_Assigned task_
Once you have read the data below, set it all down again exactly.

_Records for the task_
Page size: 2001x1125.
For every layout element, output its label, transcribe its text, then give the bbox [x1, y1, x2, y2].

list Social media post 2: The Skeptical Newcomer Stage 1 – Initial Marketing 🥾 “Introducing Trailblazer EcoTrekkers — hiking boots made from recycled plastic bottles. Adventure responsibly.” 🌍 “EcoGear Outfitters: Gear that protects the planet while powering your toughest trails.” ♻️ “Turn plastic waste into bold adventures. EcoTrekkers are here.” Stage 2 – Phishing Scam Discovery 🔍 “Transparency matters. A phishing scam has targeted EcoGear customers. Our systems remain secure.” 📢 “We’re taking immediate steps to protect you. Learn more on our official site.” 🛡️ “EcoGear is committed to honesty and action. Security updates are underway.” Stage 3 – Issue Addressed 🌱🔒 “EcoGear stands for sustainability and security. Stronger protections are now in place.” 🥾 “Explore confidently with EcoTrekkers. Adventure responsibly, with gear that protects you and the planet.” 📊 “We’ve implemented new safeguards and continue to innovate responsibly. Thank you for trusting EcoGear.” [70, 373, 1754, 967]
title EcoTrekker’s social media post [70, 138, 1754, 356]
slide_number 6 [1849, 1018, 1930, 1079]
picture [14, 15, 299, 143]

_Written response_
Page size: 2001x1125.
For every layout element, output its label, transcribe its text, then give the bbox [x1, y1, x2, y2].

list Social media post 2: The Skeptical Newcomer Stage 1 – Initial Marketing 🥾 “Introducing Trailblazer EcoTrekkers — hiking boots made from recycled plastic bottles. Adventure responsibly.” 🌍 “EcoGear Outfitters: Gear that protects the planet while powering your toughest trails.” ♻️ “Turn plastic waste into bold adventures. EcoTrekkers are here.” Stage 2 – Phishing Scam Discovery 🔍 “Transparency matters. A phishing scam has targeted EcoGear customers. Our systems remain secure.” 📢 “We’re taking immediate steps to protect you. Learn more on our official site.” 🛡️ “EcoGear is committed to honesty and action. Security updates are underway.” Stage 3 – Issue Addressed 🌱🔒 “EcoGear stands for sustainability and security. Stronger protections are now in place.” 🥾 “Explore confidently with EcoTrekkers. Adventure responsibly, with gear that protects you and the planet.” 📊 “We’ve implemented new safeguards and continue to innovate responsibly. Thank you for trusting EcoGear.” [70, 373, 1754, 967]
title EcoTrekker’s social media post [70, 138, 1754, 356]
slide_number 6 [1849, 1018, 1930, 1079]
picture [14, 15, 299, 143]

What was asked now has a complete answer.